====== THE DATA

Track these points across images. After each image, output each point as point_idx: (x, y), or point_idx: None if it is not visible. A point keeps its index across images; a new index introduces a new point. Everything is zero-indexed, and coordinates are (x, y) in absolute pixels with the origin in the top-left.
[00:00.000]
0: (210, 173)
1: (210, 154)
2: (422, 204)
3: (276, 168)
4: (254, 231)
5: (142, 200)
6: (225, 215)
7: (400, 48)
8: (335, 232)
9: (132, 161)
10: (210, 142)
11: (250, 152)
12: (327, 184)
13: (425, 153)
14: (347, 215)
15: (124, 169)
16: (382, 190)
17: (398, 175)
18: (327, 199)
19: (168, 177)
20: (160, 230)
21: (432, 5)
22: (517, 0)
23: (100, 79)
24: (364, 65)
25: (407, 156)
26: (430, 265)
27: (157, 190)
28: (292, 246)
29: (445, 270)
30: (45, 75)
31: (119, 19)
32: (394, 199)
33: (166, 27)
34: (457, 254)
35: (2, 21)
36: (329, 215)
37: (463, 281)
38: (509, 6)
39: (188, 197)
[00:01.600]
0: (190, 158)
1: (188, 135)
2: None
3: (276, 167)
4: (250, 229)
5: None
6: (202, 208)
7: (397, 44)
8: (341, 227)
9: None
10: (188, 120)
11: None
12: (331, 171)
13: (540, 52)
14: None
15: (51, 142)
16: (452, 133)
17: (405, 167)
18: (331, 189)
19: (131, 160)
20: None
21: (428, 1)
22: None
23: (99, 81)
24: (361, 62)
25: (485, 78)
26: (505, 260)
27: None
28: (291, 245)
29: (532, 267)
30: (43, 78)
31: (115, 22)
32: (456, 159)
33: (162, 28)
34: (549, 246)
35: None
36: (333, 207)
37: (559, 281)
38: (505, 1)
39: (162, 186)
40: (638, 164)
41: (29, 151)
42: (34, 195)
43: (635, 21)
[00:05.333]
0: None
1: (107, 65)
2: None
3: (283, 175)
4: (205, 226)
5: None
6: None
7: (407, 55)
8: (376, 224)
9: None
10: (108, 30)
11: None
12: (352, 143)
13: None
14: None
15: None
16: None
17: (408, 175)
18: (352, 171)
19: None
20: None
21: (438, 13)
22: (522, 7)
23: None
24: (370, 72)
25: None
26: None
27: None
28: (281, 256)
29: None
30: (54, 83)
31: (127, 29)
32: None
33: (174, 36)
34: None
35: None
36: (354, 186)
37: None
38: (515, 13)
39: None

============
====== THE DATA

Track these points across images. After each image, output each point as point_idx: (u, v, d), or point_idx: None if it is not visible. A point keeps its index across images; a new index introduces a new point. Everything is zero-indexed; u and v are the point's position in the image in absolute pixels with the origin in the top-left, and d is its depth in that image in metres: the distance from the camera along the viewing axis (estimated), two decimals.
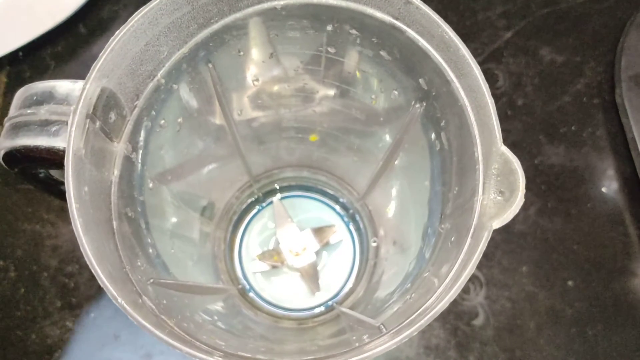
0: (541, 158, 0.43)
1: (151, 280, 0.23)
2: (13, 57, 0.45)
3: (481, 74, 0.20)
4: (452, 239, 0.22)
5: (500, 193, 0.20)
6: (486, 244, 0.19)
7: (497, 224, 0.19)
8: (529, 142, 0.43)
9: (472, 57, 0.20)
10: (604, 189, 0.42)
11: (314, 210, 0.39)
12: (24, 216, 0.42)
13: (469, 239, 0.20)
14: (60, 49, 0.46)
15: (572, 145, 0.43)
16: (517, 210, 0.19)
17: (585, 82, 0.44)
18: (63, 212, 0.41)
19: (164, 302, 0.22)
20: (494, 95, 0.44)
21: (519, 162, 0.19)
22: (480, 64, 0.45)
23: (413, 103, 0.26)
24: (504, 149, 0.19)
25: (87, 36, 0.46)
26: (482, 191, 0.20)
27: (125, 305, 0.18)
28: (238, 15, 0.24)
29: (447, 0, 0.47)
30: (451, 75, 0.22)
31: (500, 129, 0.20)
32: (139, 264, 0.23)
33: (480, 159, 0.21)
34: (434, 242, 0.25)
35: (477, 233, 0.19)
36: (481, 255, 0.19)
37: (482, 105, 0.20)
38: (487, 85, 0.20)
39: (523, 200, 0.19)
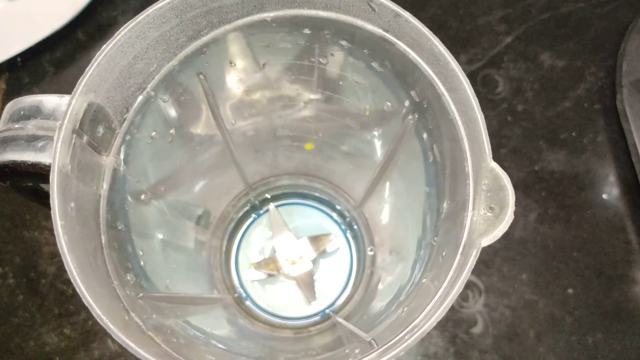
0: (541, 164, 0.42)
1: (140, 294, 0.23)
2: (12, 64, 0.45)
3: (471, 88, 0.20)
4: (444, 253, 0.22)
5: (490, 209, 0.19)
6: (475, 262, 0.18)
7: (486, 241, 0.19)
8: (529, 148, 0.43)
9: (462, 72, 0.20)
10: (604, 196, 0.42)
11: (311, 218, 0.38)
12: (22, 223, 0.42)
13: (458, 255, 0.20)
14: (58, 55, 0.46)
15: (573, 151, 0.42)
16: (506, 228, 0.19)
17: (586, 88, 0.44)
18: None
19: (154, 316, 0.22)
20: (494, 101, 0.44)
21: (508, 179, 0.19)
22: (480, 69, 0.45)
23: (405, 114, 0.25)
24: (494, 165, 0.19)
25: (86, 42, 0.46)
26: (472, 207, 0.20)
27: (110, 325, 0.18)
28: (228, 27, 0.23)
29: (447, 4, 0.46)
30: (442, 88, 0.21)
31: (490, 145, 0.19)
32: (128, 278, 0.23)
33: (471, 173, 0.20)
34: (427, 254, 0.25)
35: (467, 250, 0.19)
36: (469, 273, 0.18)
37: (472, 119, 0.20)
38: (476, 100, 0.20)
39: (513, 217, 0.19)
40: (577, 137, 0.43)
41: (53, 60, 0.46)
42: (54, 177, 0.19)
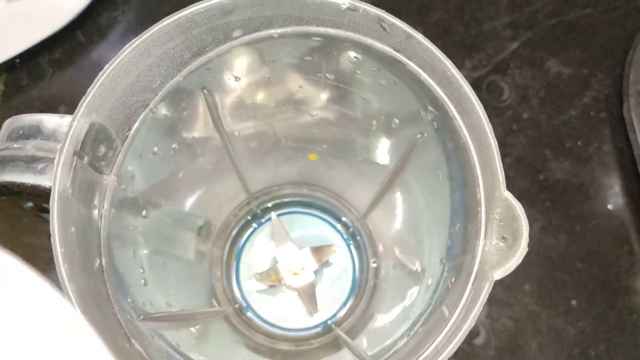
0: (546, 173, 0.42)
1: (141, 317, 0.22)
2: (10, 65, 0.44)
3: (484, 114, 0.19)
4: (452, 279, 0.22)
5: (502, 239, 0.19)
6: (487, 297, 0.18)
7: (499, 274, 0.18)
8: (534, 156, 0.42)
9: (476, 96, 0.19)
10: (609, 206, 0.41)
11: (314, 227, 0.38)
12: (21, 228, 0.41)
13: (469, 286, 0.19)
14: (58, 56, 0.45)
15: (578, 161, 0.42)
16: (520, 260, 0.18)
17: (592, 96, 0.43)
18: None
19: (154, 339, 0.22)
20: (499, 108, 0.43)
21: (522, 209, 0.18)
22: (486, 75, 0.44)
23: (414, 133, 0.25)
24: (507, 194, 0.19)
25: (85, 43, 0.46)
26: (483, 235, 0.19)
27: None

============

> WHAT YOU HAVE TO DO:
From the records above, copy out the line with "in the top-left.", the line with "[00:00.000]", and every line between them, word for word.

> SOLUTION BELOW:
Track these points across images. After each image, output each point as point_idx: (x, y), or point_idx: None if it is not visible. A point keeps its index across images; a new index introduces a new point. Everything is zero-indexed, and coordinates are (x, y) in absolute pixels with the origin in the top-left.
[00:00.000]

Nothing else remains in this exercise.